Egyptian Schoolboy’s 1,800-Year-Old Lesson to Go on Display
The British Library took the exercise out of storage as part of an upcoming exhibition on the history of writing
There’s something about that pad of lined newsprint with dashes down the center used by children to learn their letters that sends adults into a nostalgic revelry. Putting in the hours getting capital “T” straight and tall and lowercase “E” squat and round is a rite of passage, even in the age of keyboards. But practicing letters isn't just a modern experience. Soon, the British Library will display an 1,800-year-old Egyptian wax tablet for a new exhibition on the history of writing that will look familiar to anyone whose had to learn their ABCs.
Mindy Weisberger at LiveScience reports the tablet, about size of a modern-day Kindle, was acquired by the library in 1892, but the public hasn’t seen it on display since the 1970s. The tablet has Greek letters scratched into it. A teacher wrote the first two neatly composed lines of aphorisms, which translated, read: “You should accept advice from a wise man only” and “You cannot trust all your friends.”
A student struggled to copy out the betas, zetas and thetas in a scraggily but passable hand on four lower lines. On another part of the tablet there is a multiplication table and a reading exercise present.

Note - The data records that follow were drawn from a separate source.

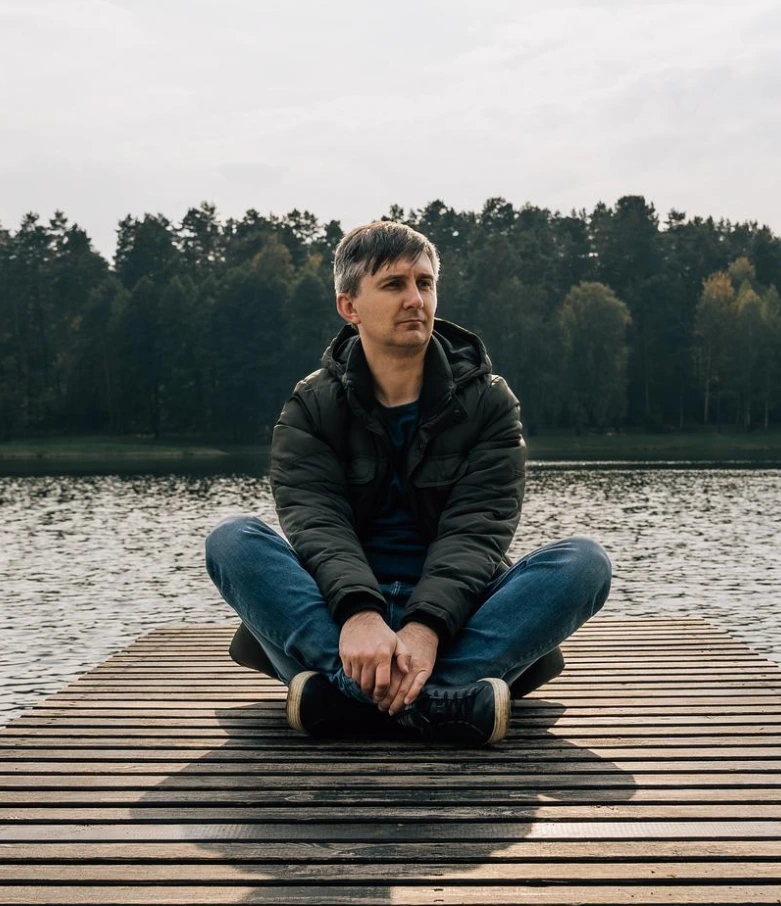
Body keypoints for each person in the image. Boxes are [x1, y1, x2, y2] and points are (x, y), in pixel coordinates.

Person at [206, 220, 611, 746]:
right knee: (232, 540)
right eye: (394, 285)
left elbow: (477, 532)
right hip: (341, 613)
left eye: (425, 283)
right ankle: (444, 699)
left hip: (457, 613)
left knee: (584, 562)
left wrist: (425, 628)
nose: (415, 298)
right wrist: (360, 614)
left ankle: (346, 700)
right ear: (349, 307)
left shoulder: (489, 402)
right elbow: (317, 525)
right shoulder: (310, 405)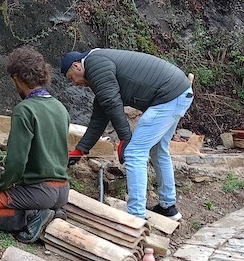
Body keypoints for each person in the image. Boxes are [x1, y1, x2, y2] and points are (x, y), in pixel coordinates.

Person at [60, 48, 193, 221]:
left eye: (72, 78)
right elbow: (100, 116)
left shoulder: (95, 64)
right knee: (159, 150)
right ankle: (168, 207)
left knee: (134, 152)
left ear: (77, 66)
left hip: (168, 97)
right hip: (177, 93)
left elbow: (112, 102)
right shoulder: (98, 69)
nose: (75, 83)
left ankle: (136, 217)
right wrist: (80, 150)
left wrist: (125, 137)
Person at [0, 47, 70, 244]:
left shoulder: (25, 109)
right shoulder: (60, 107)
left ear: (17, 79)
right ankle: (47, 211)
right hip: (62, 191)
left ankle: (31, 216)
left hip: (39, 192)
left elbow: (16, 163)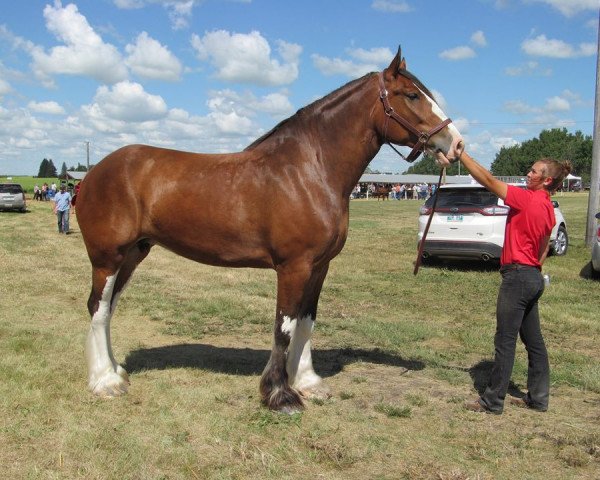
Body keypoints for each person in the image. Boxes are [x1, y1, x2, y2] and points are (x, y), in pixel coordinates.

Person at [456, 151, 571, 414]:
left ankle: (493, 401)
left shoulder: (526, 199)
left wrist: (462, 154)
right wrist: (533, 273)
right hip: (533, 277)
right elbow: (544, 250)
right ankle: (538, 398)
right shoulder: (548, 209)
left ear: (547, 180)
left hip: (517, 277)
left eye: (533, 172)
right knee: (534, 341)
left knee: (505, 340)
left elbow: (486, 178)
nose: (527, 174)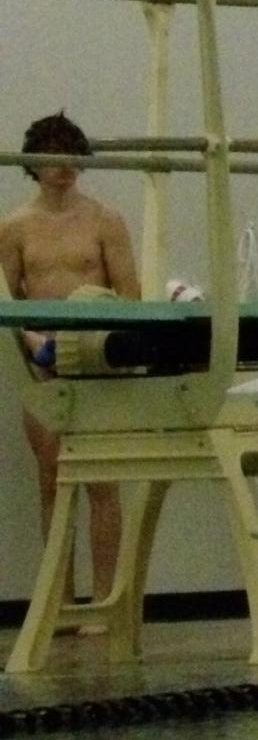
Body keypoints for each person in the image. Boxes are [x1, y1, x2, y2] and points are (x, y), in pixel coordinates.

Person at [0, 111, 142, 604]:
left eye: (69, 154)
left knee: (102, 482)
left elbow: (129, 295)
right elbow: (8, 303)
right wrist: (34, 346)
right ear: (34, 163)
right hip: (42, 363)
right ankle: (58, 599)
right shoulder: (15, 227)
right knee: (53, 480)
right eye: (51, 155)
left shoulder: (105, 220)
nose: (62, 165)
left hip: (96, 361)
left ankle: (104, 600)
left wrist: (100, 346)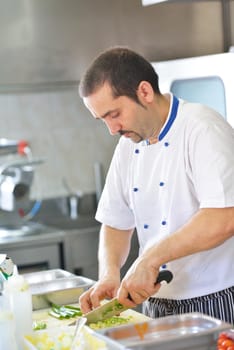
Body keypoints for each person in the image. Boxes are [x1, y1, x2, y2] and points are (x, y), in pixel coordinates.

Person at [78, 47, 234, 324]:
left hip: (215, 299)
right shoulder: (128, 146)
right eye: (103, 119)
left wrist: (149, 260)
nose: (112, 129)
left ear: (145, 92)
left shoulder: (202, 128)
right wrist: (110, 273)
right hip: (156, 304)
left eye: (114, 114)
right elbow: (115, 221)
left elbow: (222, 219)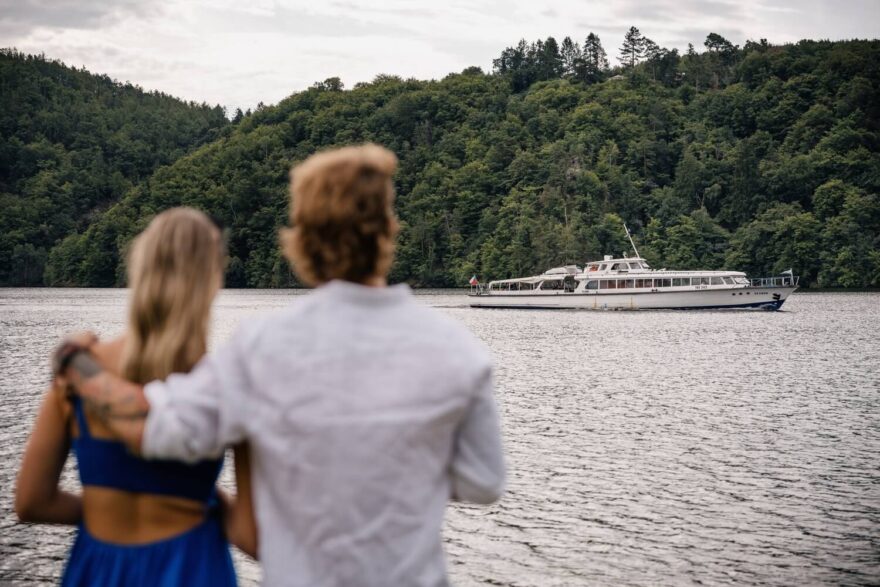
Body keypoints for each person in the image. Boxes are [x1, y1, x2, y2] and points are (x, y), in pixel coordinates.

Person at [56, 144, 505, 586]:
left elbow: (146, 424)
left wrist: (76, 363)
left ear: (301, 238)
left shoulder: (261, 348)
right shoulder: (456, 350)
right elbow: (483, 482)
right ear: (388, 227)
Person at [16, 208, 256, 587]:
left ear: (140, 271)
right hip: (193, 566)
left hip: (99, 567)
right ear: (210, 281)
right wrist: (203, 499)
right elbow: (251, 536)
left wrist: (99, 510)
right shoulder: (222, 388)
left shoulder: (76, 374)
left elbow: (31, 501)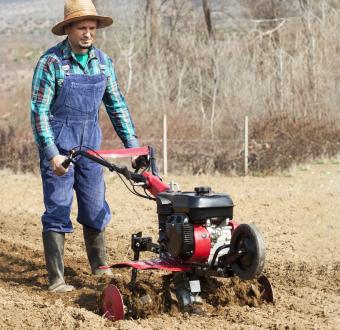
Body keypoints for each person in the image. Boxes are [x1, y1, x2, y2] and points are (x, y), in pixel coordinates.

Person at [30, 0, 139, 293]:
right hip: (59, 148)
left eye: (92, 28)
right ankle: (57, 279)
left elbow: (116, 105)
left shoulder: (103, 62)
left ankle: (100, 267)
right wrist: (52, 154)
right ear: (68, 29)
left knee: (94, 205)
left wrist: (133, 146)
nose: (88, 33)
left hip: (91, 148)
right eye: (82, 27)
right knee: (58, 207)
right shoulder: (51, 63)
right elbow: (38, 112)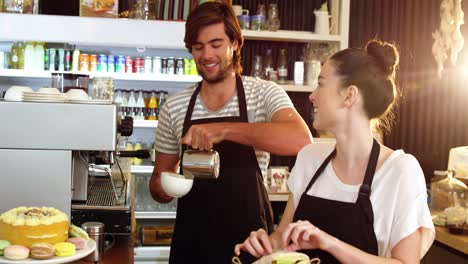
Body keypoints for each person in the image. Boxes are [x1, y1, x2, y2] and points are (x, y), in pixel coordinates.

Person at [234, 40, 435, 263]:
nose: (312, 95)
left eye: (321, 84)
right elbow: (283, 237)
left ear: (349, 95)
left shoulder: (400, 170)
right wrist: (265, 245)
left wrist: (329, 243)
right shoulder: (309, 158)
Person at [148, 1, 312, 263]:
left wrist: (224, 129)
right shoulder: (175, 106)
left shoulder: (263, 93)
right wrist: (164, 187)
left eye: (216, 44)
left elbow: (301, 140)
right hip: (193, 242)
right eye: (198, 47)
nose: (206, 55)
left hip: (251, 242)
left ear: (235, 42)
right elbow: (158, 184)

Peter Toth, co-curator of the exhibit at the library, tells Weisberger that the lesson wasn’t just about getting the letters correct. “It's not only the hands and fingers but also the mind that is being instructed here,” he says.
While there’s no way to know exactly who the student and teacher were, it’s a good guess that the pupil was a high-status boy from a wealthy family, since formal education was reserved for the upper-class males.
If you’re wondering why an Egyptian student was learning his Greek letters, rather than hieroglyphics or a local language, that’s because in the 2nd century A.D., when this lesson was written, Egypt had been under Roman rule for almost 200 years following 300 years of Greek and Macedonian rule under the Ptolemy dynasty. Greeks in Egypt held a special status below Roman citizens but higher than those of Egyptian descent. Any educated person in the Roman world, however, would be expected to know Latin, Greek and—depending on where they lived—local or regional languages.
The type of wax tablet wasn’t just used by schoolchildren, either. The tablets—shallow frames filled with molten beeswax—were used for thousands of years in the Classical world for communication or taking notes. Once the wax dried, a writer employed a stylus to incise the tablet with words. A fan-shaped scraper on the other end of the stylus was used to smooth over mistakes. Like an Etch-A-Sketch, the whole thing could be reheated and reused if necessary.
If the writing was important enough, it was then transcribed onto much more expensive papyrus or parchment for long-term preservation. Tiro, the slave and later freedman who served as Roman orator and statesman Cicero’s secretary, notably, used the tablets to record his master’s speeches, inventing a system of shorthand to do so, which took off and was practiced into the Medieval period.
While most of the wax used in other tablets found by archaeologists long ago has disappeared, Toth tells Weisberger it's likely the dry climate in Egypt kept this particular homework assignment as fresh as the day it was inscribed.
Along with the tablet, the Writing: Making Your Mark exhibition, which will debut April 26, 2019, and run through August 27, will use 100 artifacts to trace the history of the written word over five millennia and five continents. Other notable objects with stories to tell include William Caxton’s 1476 edition of Canterbury Tales, the first book printed in England as well as a Chinese typewriter from the 1970s (more impressive than it sounds), in addition to examples from over 30 different writing systems.